LANCASTER TOWNSHIP, Pa. (WHTM) – At the start of the new year, Lancaster Township will become the first community in the county – and one of the few in all of Pennsylvania – to ban single-use plastic bags. It took some time for the township to reach this decision.
Lancaster Township supervisor Steve Elliott said in a statement: “After a year of review, we determined that eliminating single-use plastic bags would provide an environment benefit with little impact on businesses and consumers. The bags just aren’t necessary and I think it’s a small part we can play in eliminating pollution. We have a great community and I hope that other local municipalities will join us.”
Businesses will have to shift to paper bags, or have customers bring reusable bags. Those reusable bags are nothing new to Al Groff.
“We use reusable bags at all of the stores we go to,” said Groff.
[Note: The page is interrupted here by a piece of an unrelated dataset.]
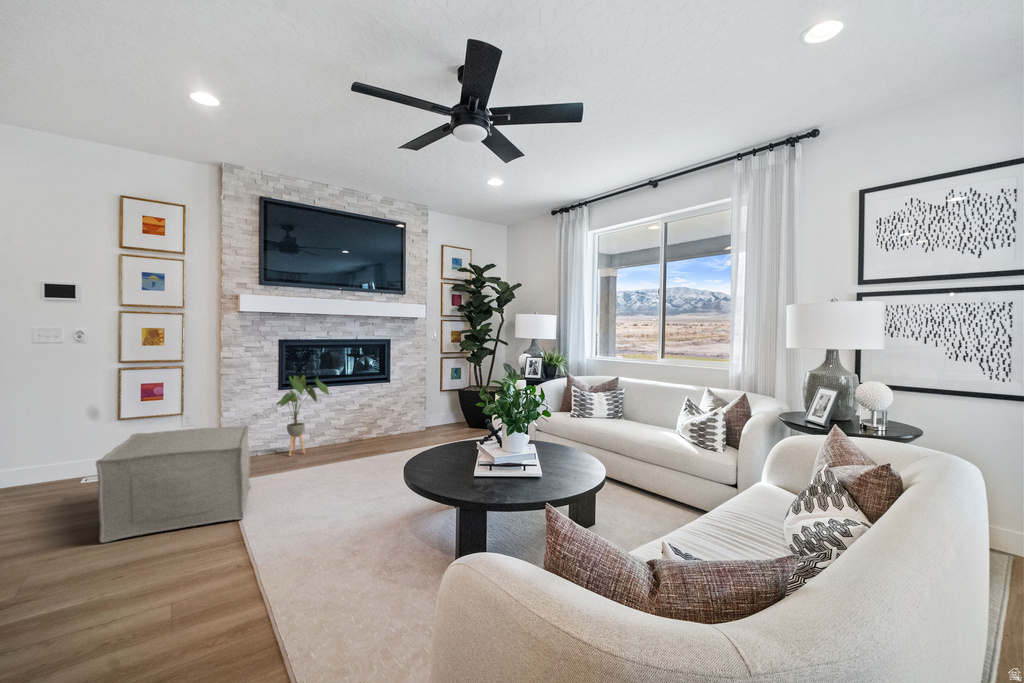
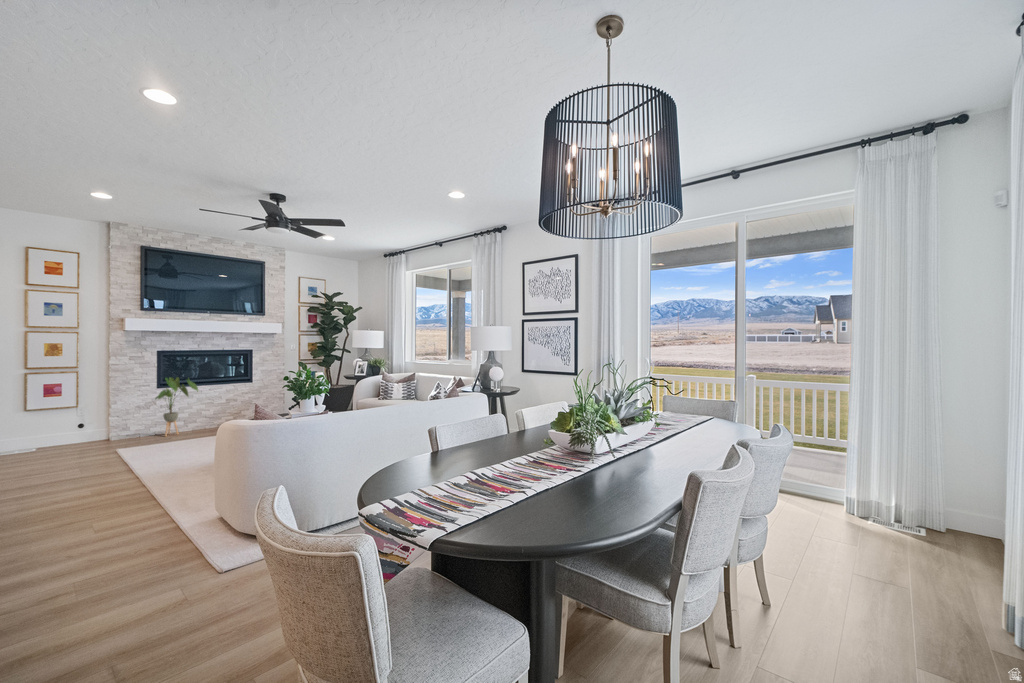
ottoman: present [96,425,250,542] -> none [32,410,135,476]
He has been using them for a while.
“15 to 20 years probably,” said Groff.
Zachary Taylor, the director of the American Recyclable Plastic Bag Alliance doesn’t see it the same way, especially with inflation still running high.
Taylor says in a statement: “As prices for everything from food to fuel remain stubbornly high, Lancaster Township’s decision will increase cost on stores and in turn, prices for shoppers at a time when families are struggling to keep up. Banning plastic bags – which are American made, widely reused, and easily recyclable – in favor of more expensive alternatives with greater environmental impacts won’t advance sustainability but will increase pain at checkout for Lancaster Township families.”
It may also be a pain for Giant, Weis Markets, CVS and other retailers in the township to manage. Yet, Groff says those who don’t agree with his support of the new ban will cause him no pain at all.
“There are people that don’t have a problem with [plastic bags]. I wouldn’t go out of my way to castigate someone who still uses plastic bags,” said Groff.